◆ DIRECTIONS FOR THIS TASK:
Reproduce the following post on knowingly breaking a rule in its entirety, word for word.

◆ EXTRACTED TEXT:
Wednesday, 1 October 2008

Knowingly breaking a rule

or - When to apply the basic principle? -
Guest Post by Luis Leal de Faria

Here is a thought that I would like to share with you and your readers:

In the same report that you mention in your post "Informing the boat within the time limit?" (06 September 2008), there is another issue which for me, is of utmost importance: just at the first paragraph we can read "There was concern about the extent to which sailors; particularly in the 420 class were knowingly infringing rule 31.2, and part 2 rules without taking penalties".

One may say that society is no longer as it was, sailors behavior is no longer as it was and all that bla bla, but it is my opinion that we, judges, mainly international judges, share a great deal of responsibility in that situation.

the Basic Principle "Sportsmanship and the Rules"

◆ DATA BLOCK:
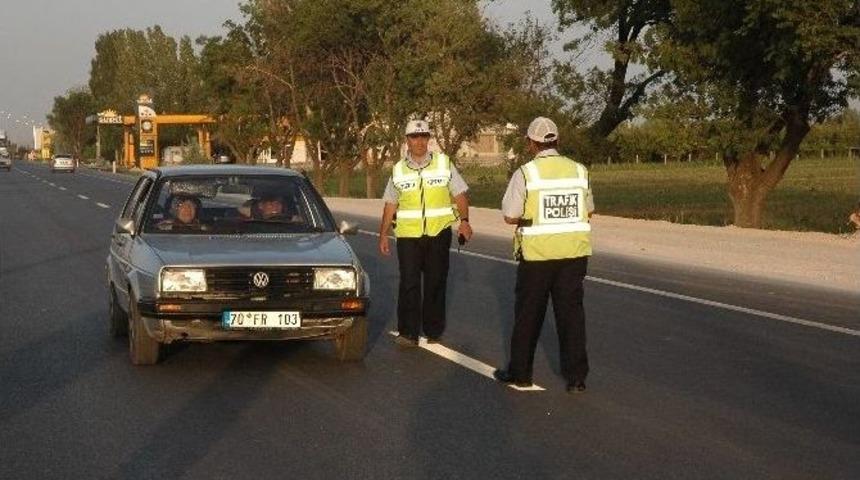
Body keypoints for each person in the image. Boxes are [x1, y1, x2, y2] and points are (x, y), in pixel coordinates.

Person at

◆ OUTPUT FOR THIS EXERCISE:
Wednesday, 1 October 2008

Knowingly breaking a rule

or - When to apply the basic principle? -
Guest Post by Luis Leal de Faria

Here is a thought that I would like to share with you and your readers:

In the same report that you mention in your post "Informing the boat within the time limit?" (06 September 2008), there is another issue which for me, is of utmost importance: just at the first paragraph we can read "There was concern about the extent to which sailors; particularly in the 420 class were knowingly infringing rule 31.2, and part 2 rules without taking penalties".

One may say that society is no longer as it was, sailors behavior is no longer as it was and all that bla bla, but it is my opinion that we, judges, mainly international judges, share a great deal of responsibility in that situation.

the Basic Principle "Sportsmanship and the Rules"